_TO DO_.
Print, in exact form, the lines below from the one containing "middle dip: (98, 103)" through the one containing "middle pip: (163, 301)", and omit all others.
═══ EXTRACTED DATA ═══
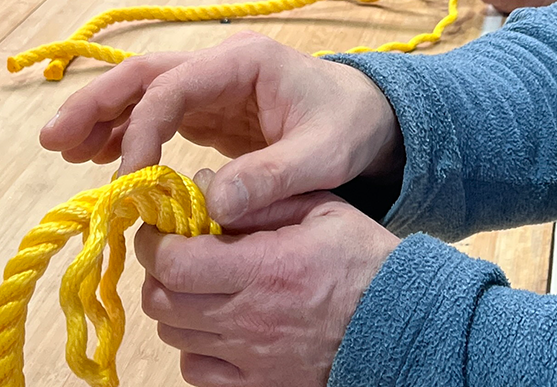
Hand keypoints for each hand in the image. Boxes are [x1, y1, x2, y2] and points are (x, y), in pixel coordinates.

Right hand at [39, 33, 403, 226]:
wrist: (369, 116)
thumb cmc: (349, 125)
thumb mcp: (324, 154)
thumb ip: (273, 176)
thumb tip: (212, 208)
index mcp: (246, 61)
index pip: (176, 85)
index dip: (143, 127)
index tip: (129, 181)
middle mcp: (222, 65)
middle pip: (146, 73)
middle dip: (98, 103)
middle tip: (52, 139)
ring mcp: (213, 85)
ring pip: (144, 91)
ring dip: (103, 116)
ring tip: (62, 149)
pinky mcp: (210, 110)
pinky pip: (158, 115)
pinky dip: (127, 132)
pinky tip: (100, 157)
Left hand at [137, 188, 398, 386]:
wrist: (400, 324)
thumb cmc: (361, 259)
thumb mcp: (320, 208)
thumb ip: (260, 197)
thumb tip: (203, 189)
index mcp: (265, 269)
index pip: (175, 262)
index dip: (156, 240)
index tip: (163, 224)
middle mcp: (249, 321)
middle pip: (163, 301)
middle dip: (159, 270)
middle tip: (177, 249)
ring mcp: (250, 362)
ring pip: (174, 336)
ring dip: (176, 304)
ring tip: (200, 281)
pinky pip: (196, 371)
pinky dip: (194, 345)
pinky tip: (217, 321)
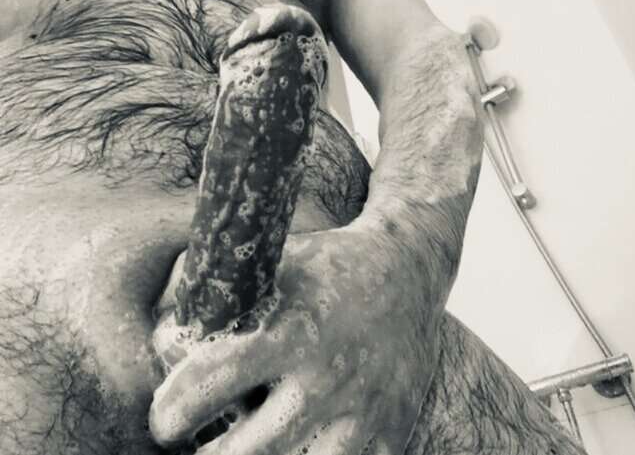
═══
_REPLY TO THE EXERCISE_.
middle dip: (98, 103)
middle tip: (52, 139)
ring mcp: (213, 85)
ring pip: (144, 91)
ring dip: (103, 116)
ring tip: (62, 149)
pinky mcp: (210, 110)
pinky pip: (158, 115)
pinky dip: (127, 132)
pinky tip: (100, 157)
Left hand at [137, 188, 398, 386]:
wrist: (400, 324)
thumb cmc: (361, 259)
thumb mcp: (320, 208)
thumb ip: (260, 197)
thumb tip: (203, 189)
index mcp: (265, 269)
index pip: (175, 262)
index dip: (156, 240)
index tip: (163, 224)
middle mcp: (249, 321)
middle pip: (163, 301)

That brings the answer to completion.